Fusion of lumbar vertebrae is a surgical technique that allows one to join bones in the lumbar region of the spine in order to stabilize it and reduce pain or deformity.
What is arthrodesis of the lumbar vertebrae?
Arthrodesis of lumbar vertebrae allows unification of the bones of the lumbar spine with or without the insertion of metallic (steel or titanium) and non-metallic implants (screws, hooks, rods, plates). Since the bone unification is solid it requires a bone graft, which can be taken from the iliac crest, tibia or from one coast of the patient or from a donor or it may be of synthetic origin.

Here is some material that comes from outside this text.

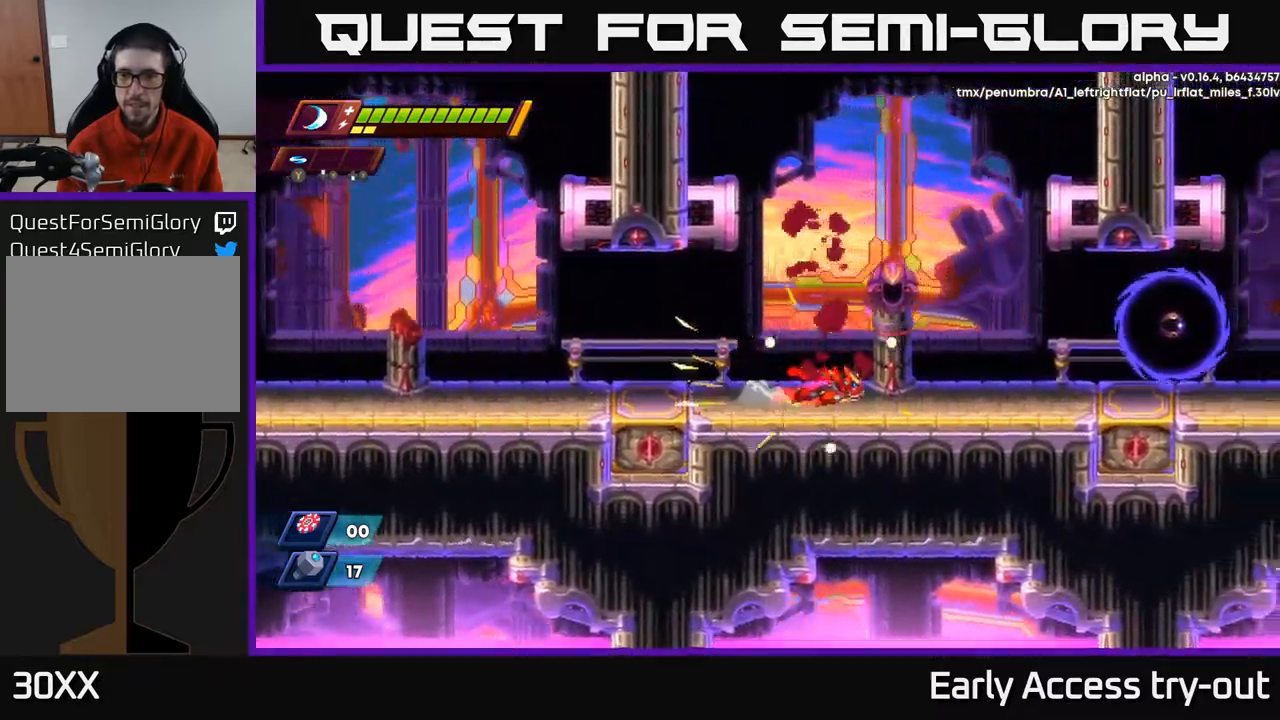
{"buttons": ["X", "DPAD_RIGHT"], "left_stick": "center", "right_stick": "center", "events": [[100, "R2", "up"], [167, "R2", "down"], [434, "R2", "up"], [450, "X", "down"]]}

Which patients can undergo arthrodesis of the lumbar vertebrae?
The fusion of the lumbar vertebrae is indicated in cases of instability of the spine, degeneration of intervertebral discs or fractures.
What is required hospitalization?
The anterior approach is performed through an incision in the left part of abdomen or, alternatively, at the centre of the abdomen. The posterior approach is instead performed through an incision made at the central part of the back. The surgery is performed under general anaesthesia by operating on the patient’s back. It is a lengthy operation that requires the patient to stay in the hospital for 2 to 5 days.
What are the advantages of arthrodesis of the lumbar vertebrae?
The anterior approach offers the advantage of affecting neither the back muscles nor the nerves. Moreover, it seems to ensure better results. The posterior approach has been successful in 60-70% of cases. Best results are obtained in the presence of a clear instability due to a fracture or spondylolisthesis.
Is the fusion of lumbar vertebrae painful and/or dangerous?
The surgeon’s experience and specialization of the locations at which the arthrodesis of the lumbar spine is performed is critical to ensure the success of the intervention. The main risk is that the graft may not heal or the patient experiences a dislocation (most common in the absence of implants).
Furthermore, there is the possibility of damage to blood vessels directed towards the legs, bowel or ureter and in the case of men, retrograde ejaculation (for intervention in the vicinity of the vertebrae L5 and S1). Other possible risks include hernias, damage to the diaphragm, the kidneys, the roots of the nerves or spinal cord, bleeding and infection.
The healing process takes at least three months, during which support may be required, for example wearing a corset. In the meantime it will be necessary to monitor the healing process through radiographs. A CT (computer tomography) scan or a magnetic resonance imaging (MRI) may also be necessary. Physical activity should be resumed gradually and only three months after surgery one can begin to assess a rehabilitation intervention.
Standards of preparation
When admitted to the hospital before the procedure, the patient should bring the results of all tests carried out prior to the procedure and follow the directions given by the doctor regarding food and drugs that are routinely employed.